#### PROVIDED DATA:

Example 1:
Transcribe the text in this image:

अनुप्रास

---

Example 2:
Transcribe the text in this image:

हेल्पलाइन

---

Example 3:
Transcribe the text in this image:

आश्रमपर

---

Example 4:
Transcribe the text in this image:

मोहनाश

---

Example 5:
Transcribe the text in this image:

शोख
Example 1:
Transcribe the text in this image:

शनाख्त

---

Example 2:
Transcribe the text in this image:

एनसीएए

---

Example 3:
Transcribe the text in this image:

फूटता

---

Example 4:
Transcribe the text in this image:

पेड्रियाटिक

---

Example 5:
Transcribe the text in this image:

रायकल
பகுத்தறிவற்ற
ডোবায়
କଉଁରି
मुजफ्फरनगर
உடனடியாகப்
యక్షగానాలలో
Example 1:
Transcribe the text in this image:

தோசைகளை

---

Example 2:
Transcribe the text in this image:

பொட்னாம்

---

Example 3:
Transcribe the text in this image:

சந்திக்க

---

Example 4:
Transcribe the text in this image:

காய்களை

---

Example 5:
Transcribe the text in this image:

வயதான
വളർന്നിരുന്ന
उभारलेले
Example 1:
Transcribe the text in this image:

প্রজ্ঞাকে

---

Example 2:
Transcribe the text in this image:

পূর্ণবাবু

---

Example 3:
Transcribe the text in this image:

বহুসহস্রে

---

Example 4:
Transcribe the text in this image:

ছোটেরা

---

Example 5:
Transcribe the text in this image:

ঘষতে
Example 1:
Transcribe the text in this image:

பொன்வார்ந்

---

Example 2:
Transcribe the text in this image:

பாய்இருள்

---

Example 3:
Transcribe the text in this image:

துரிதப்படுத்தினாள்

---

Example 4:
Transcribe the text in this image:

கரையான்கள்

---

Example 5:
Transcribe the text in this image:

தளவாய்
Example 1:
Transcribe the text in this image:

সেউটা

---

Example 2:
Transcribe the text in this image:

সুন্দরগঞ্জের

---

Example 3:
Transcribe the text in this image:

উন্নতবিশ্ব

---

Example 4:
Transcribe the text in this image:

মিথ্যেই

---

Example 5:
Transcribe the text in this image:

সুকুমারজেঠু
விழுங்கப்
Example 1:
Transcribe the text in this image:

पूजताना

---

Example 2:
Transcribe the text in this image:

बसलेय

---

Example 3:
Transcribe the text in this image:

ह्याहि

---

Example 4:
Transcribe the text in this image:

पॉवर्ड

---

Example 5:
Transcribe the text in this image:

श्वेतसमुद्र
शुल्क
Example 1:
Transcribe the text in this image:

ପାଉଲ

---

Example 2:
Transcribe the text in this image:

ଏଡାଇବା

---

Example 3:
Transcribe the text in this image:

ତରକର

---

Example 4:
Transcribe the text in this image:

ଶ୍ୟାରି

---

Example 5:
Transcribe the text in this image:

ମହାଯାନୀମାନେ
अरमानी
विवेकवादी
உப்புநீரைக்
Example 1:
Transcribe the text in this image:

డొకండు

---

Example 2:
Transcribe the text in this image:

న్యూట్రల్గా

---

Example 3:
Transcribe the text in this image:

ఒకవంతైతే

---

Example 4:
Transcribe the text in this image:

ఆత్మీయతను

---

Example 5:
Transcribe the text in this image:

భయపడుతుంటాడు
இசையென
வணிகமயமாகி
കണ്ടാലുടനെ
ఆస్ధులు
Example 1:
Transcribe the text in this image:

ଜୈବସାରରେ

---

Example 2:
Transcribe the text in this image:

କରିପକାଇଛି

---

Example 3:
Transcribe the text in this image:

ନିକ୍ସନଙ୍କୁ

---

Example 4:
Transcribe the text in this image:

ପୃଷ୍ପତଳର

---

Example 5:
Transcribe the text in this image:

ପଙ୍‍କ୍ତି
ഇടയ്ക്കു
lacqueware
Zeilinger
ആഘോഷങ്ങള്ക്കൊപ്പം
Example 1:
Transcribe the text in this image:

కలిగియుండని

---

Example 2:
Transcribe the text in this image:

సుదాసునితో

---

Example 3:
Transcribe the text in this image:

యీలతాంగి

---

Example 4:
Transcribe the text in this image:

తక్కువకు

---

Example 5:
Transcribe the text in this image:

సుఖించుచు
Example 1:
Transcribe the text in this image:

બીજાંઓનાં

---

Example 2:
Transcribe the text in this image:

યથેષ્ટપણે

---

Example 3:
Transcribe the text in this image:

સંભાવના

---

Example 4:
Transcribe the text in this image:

#### TRY IT:
Please write out every line of the data exactly.

#### OUTPUT OF THE EXERCISE:
Example 1:
Transcribe the text in this image:

अनुप्रास

---

Example 2:
Transcribe the text in this image:

हेल्पलाइन

---

Example 3:
Transcribe the text in this image:

आश्रमपर

---

Example 4:
Transcribe the text in this image:

मोहनाश

---

Example 5:
Transcribe the text in this image:

शोख
Example 1:
Transcribe the text in this image:

शनाख्त

---

Example 2:
Transcribe the text in this image:

एनसीएए

---

Example 3:
Transcribe the text in this image:

फूटता

---

Example 4:
Transcribe the text in this image:

पेड्रियाटिक

---

Example 5:
Transcribe the text in this image:

रायकल
பகுத்தறிவற்ற
ডোবায়
କଉଁରି
मुजफ्फरनगर
உடனடியாகப்
యక్షగానాలలో
Example 1:
Transcribe the text in this image:

தோசைகளை

---

Example 2:
Transcribe the text in this image:

பொட்னாம்

---

Example 3:
Transcribe the text in this image:

சந்திக்க

---

Example 4:
Transcribe the text in this image:

காய்களை

---

Example 5:
Transcribe the text in this image:

வயதான
വളർന്നിരുന്ന
उभारलेले
Example 1:
Transcribe the text in this image:

প্রজ্ঞাকে

---

Example 2:
Transcribe the text in this image:

পূর্ণবাবু

---

Example 3:
Transcribe the text in this image:

বহুসহস্রে

---

Example 4:
Transcribe the text in this image:

ছোটেরা

---

Example 5:
Transcribe the text in this image:

ঘষতে
Example 1:
Transcribe the text in this image:

பொன்வார்ந்

---

Example 2:
Transcribe the text in this image:

பாய்இருள்

---

Example 3:
Transcribe the text in this image:

துரிதப்படுத்தினாள்

---

Example 4:
Transcribe the text in this image:

கரையான்கள்

---

Example 5:
Transcribe the text in this image:

தளவாய்
Example 1:
Transcribe the text in this image:

সেউটা

---

Example 2:
Transcribe the text in this image:

সুন্দরগঞ্জের

---

Example 3:
Transcribe the text in this image:

উন্নতবিশ্ব

---

Example 4:
Transcribe the text in this image:

মিথ্যেই

---

Example 5:
Transcribe the text in this image:

সুকুমারজেঠু
விழுங்கப்
Example 1:
Transcribe the text in this image:

पूजताना

---

Example 2:
Transcribe the text in this image:

बसलेय

---

Example 3:
Transcribe the text in this image:

ह्याहि

---

Example 4:
Transcribe the text in this image:

पॉवर्ड

---

Example 5:
Transcribe the text in this image:

श्वेतसमुद्र
शुल्क
Example 1:
Transcribe the text in this image:

ପାଉଲ

---

Example 2:
Transcribe the text in this image:

ଏଡାଇବା

---

Example 3:
Transcribe the text in this image:

ତରକର

---

Example 4:
Transcribe the text in this image:

ଶ୍ୟାରି

---

Example 5:
Transcribe the text in this image:

ମହାଯାନୀମାନେ
अरमानी
विवेकवादी
உப்புநீரைக்
Example 1:
Transcribe the text in this image:

డొకండు

---

Example 2:
Transcribe the text in this image:

న్యూట్రల్గా

---

Example 3:
Transcribe the text in this image:

ఒకవంతైతే

---

Example 4:
Transcribe the text in this image:

ఆత్మీయతను

---

Example 5:
Transcribe the text in this image:

భయపడుతుంటాడు
இசையென
வணிகமயமாகி
കണ്ടാലുടനെ
ఆస్ధులు
Example 1:
Transcribe the text in this image:

ଜୈବସାରରେ

---

Example 2:
Transcribe the text in this image:

କରିପକାଇଛି

---

Example 3:
Transcribe the text in this image:

ନିକ୍ସନଙ୍କୁ

---

Example 4:
Transcribe the text in this image:

ପୃଷ୍ପତଳର

---

Example 5:
Transcribe the text in this image:

ପଙ୍‍କ୍ତି
ഇടയ്ക്കു
lacqueware
Zeilinger
ആഘോഷങ്ങള്ക്കൊപ്പം
Example 1:
Transcribe the text in this image:

కలిగియుండని

---

Example 2:
Transcribe the text in this image:

సుదాసునితో

---

Example 3:
Transcribe the text in this image:

యీలతాంగి

---

Example 4:
Transcribe the text in this image:

తక్కువకు

---

Example 5:
Transcribe the text in this image:

సుఖించుచు
Example 1:
Transcribe the text in this image:

બીજાંઓનાં

---

Example 2:
Transcribe the text in this image:

યથેષ્ટપણે

---

Example 3:
Transcribe the text in this image:

સંભાવના

---

Example 4:
Transcribe the text in this image:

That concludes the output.